Revision comparison data:
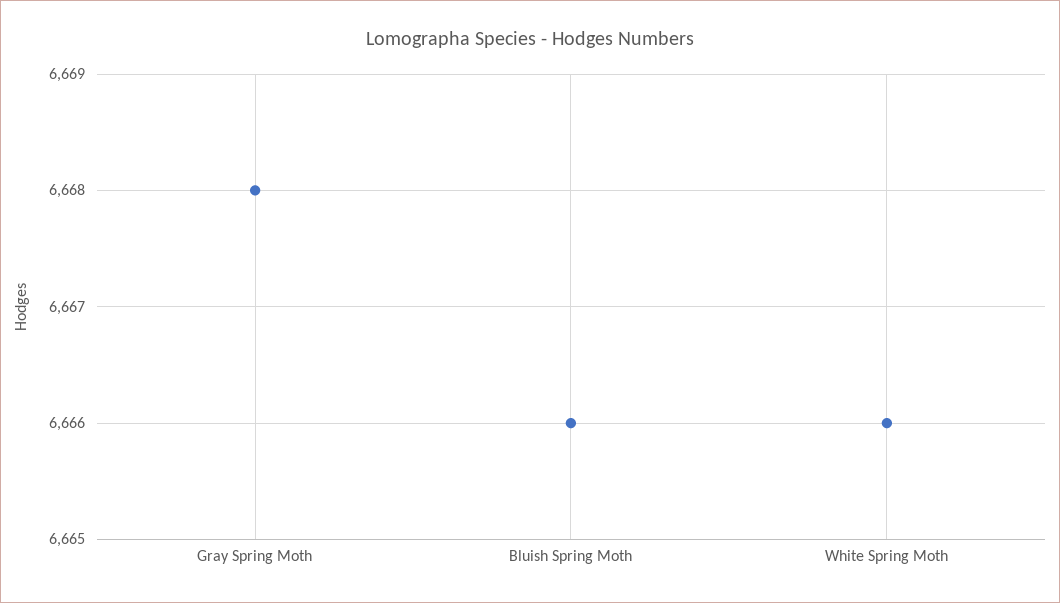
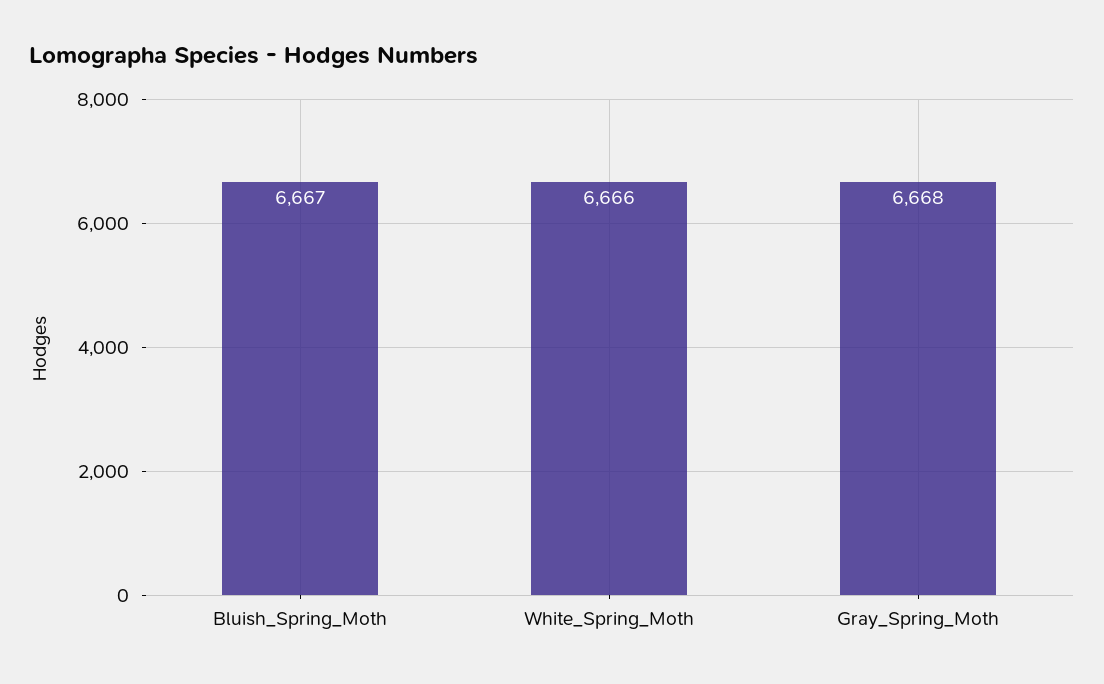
  {
    "Gray Spring Moth": 6668,
-   "Bluish Spring Moth": 6666,
+   "Bluish Spring Moth": 6667,
    "White Spring Moth": 6666
  }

◆ **Your task**
The whole of the data above needs retyping exactly, with pictures omitted.

◆ **Written answer**
  {
    "Gray Spring Moth": 6668,
-   "Bluish Spring Moth": 6666,
+   "Bluish Spring Moth": 6667,
    "White Spring Moth": 6666
  }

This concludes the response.